2. The invention as recited in claim 1 wherein the said auxiliary pumping means includes a rotary impeller joined to the shaft for delivering the heated oil from the auger to the said tangential discharge port at an increased volumetric capacity.

3. The invention as recited in claim 2 wherein a transverse baffle plate is interposed between the exit end of the auger and the said rotary impeller.

4. The invention as recited in claim 3 wherein the said baffle plate is provided with a plurality of holes spaced over the area of the plate.

5. The invention as recited in claim 3 wherein the said baffle plate has an enlarged central opening for receiving the said shaft as well as a dished central area serving to funnel the heated oil into the central portion of the rotary impeller.

6. The invention as recited in claim 1 wherein the said auxiliary pumping means comprises a plurality of piston pumps, and the said shaft carries a rotary cam whereby each piston pump operates in conjunction with the rotary cam, and each piston pump includes a discharge port passing through a wall of the cylindrical housing.

7. The invention as recited in claim 6 wherein each piston pump discharges into a common reservoir, and one of the said conduit means of the heat exchanger connects the heat exchanger to the said reservoir.
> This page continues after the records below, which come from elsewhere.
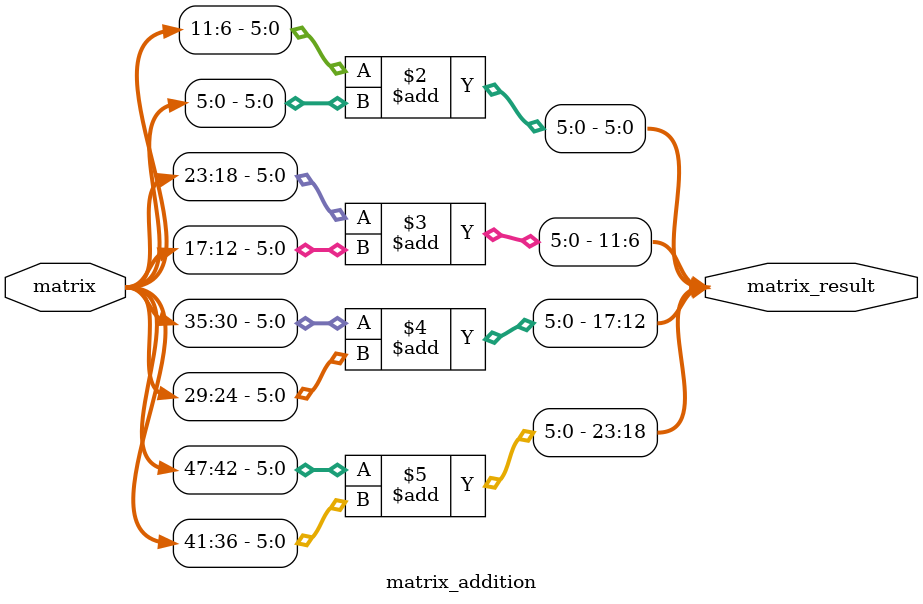
<source format=v>
/*
* Module: Matrix Addition
* Purpose: Adds the corresponding elements 
* to compute the correct elements for the final 2x2 matrix
*/
module matrix_addition(
    input [47:0] matrix, // 48-bit input unrolled 2x2 matrix (where each element is 6 bits)
    output reg [23:0] matrix_result // 24-bit 2x2 matrix (where each sum element is 6 bits)
);

// Adds corresponding elements in pairs to produce the final summed 2x2 matrix
always @(*) begin
    matrix_result[5:0] = matrix[11:6] + matrix[5:0];
    matrix_result[11:6] = matrix[23:18] + matrix[17:12];
    matrix_result[17:12] = matrix[35:30] + matrix[29:24];
    matrix_result[23:18] = matrix[47:42] + matrix[41:36];
end

endmodule

</source>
8. In a closed recirculating oil friction heat furnace comprising:

(a) a friction heat generator having a sealed cylindrical housing supporting a central rotatable shaft in the form of a longitudinal auger having spiral blades in the nature of screw threads working in close-fitting relationship with the cylindrical interior wall of the housing, the housing being supplied with a load of high temperature oil to be acted upon by the rotating auger as the friction heat transfer medium,

(b) an external power source joined to one end of the auger shaft for turning the auger at a high rate of speed for slinging the oil outwardly from the center line of the housing as well as compressing the oil axially toward the delivery end of the housing,

(c) and an auxiliary pumping means positioned within the delivery end of the housing adjacent the end of the auger blades, said pumping means comprising a series of rotary impeller blades joined to the auger shaft,

(d) and a tangential discharge port formed in the side of the delivery end of the housing within the plane of the rotary impeller blades for carrying off the heated oil from the friction heat generator housing,

(e) and a heat exchanger connected by conduit means to the said housing discharge port, and a fluid return port at the opposite end of the housing with additional conduit means connecting the heat exchanger to the said fluid return port so as to complete a closed recirculating oil friction heat system.